Consignes:
1/ Recopiez fidèlement le passage du texte sur la famille Hoenikker, en commençant par « Jonas enquête donc » et en allant jusqu'à « étant le catholicisme. ».
2/ Rédigez la suite du texte sur l'enquête de Jonas, à partir de sa dernière phrase.

Texte source:
Jonas est journaliste et souhaite écrire un livre sur la journée du 6 août 1945, celle de la première bombe atomique. Pour cela il s’intéresse à tous les évènements annexes à ceux d’Hiroshima, notamment au vécu de la famille Hoenikker, dont le patriarche est considéré comme le père de la bombe. Ce dernier et sa femme sont certes décédés, mais leurs enfants sont toujours en vie. Il y a Newton, le cadet, frappé de nanisme et bien trop jeune le jour-dit pour aller au-delà de simples anecdotes familiales. Il y a Angela, l’aînée, maîtresse de la maison Hoenikker depuis la mort de sa mère, et incapable de prendre la mesure des activités de son père. Et il y a Franklin, le rebelle, qui s’est réfugié sur l’île de San Lorenzo, petite république des Caraïbes, dirigée d’une main de fer par « Papa » Manzano.

Jonas enquête donc en interrogeant les trois enfants Hoenikker. Sa rencontre avec Franklin est tout particulièrement marquante parce que celui-ci est assisté par Bokonon, un gourou local dont la doctrine s’appuie sur l’idée que le mensonge doit diriger toute vie puisque celui-ci « te fait brave et agréable, il te fait bien portant et heureux ». Cela va même jusqu’à l’organisation par Bokonon lui-même de l’interdiction de cette religion à San Lorenzo, le châtiment étant le supplice du croc, une éventration en place publique. C’est ainsi que tous les habitants de San Lorenzo sont bokononistes mais qu’ils le taisent, la religion officielle de la République étant le catholicisme.

Données affichées:
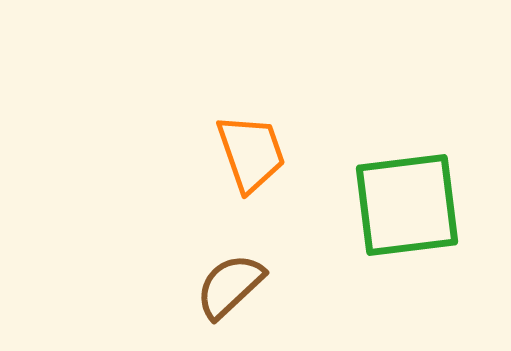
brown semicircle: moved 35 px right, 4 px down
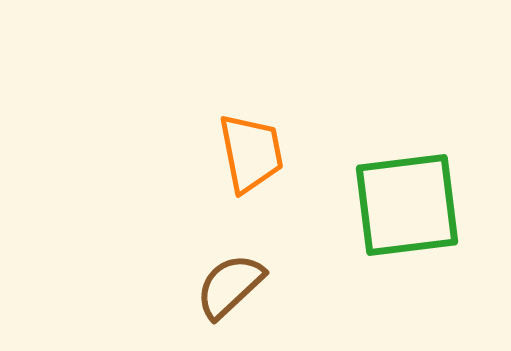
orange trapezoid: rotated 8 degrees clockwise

==

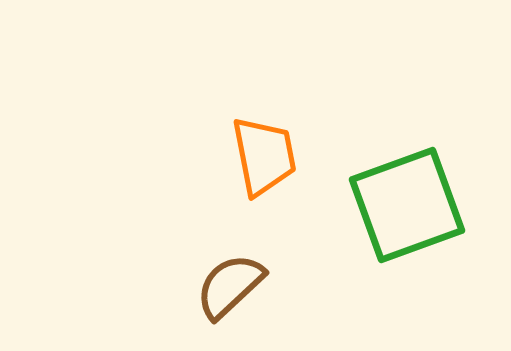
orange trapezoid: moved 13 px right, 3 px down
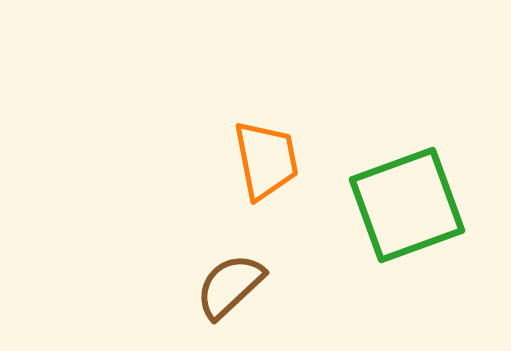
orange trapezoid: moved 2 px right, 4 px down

Résultats de l'exercice:
1/
Jonas enquête donc en interrogeant les trois enfants Hoenikker. Sa rencontre avec Franklin est tout particulièrement marquante parce que celui-ci est assisté par Bokonon, un gourou local dont la doctrine s’appuie sur l’idée que le mensonge doit diriger toute vie puisque celui-ci « te fait brave et agréable, il te fait bien portant et heureux ». Cela va même jusqu’à l’organisation par Bokonon lui-même de l’interdiction de cette religion à San Lorenzo, le châtiment étant le supplice du croc, une éventration en place publique. C’est ainsi que tous les habitants de San Lorenzo sont bokononistes mais qu’ils le taisent, la religion officielle de la République étant le catholicisme.

2/
Jonas découvre en outre que les enfants Hoenikker détiennent l’une des dernières inventions de leur père, la glace-9, dont la propriété majeure est de transformer en solide ce qui est liquide. Avec cette découverte, il comprend également que Félix Hoenikker était un véritable enfant asocial, ses découvertes scientifiques ayant été pour lui de véritables jeux dont les implications lui échappaient totalement. On sait ce que cela a donné avec la bombe atomique ; on imagine les implications potentielles de la glace-9, surtout entre les mains d’une secte.

Tout cela le lecteur le découvre au travers d’une centaine de courts chapitres au style particulièrement travaillé. Avec cette intrigue pour le moins loufoque, Kurt VONNEGUT démontre son sens de l’absurde et du cynisme, six ans avant son oeuvre majeure, Abattoir 5. Sous sa plume, chaque idée est un sujet de réflexion pour le lecteur, l’ensemble constituant une démolition méthodique des travers du monde moderne et une démonstration de la bêtise humaine.

Le berceau du chat est donc une nouvelle oeuvre marquante de cet auteur. Elle est certes pessimiste, mais elle est aussi particulièrement bien construite et écrite. Surtout, son propos est d’une intelligence rare dont il serait dommage de se priver, même près de cinquante ans après sa première publication.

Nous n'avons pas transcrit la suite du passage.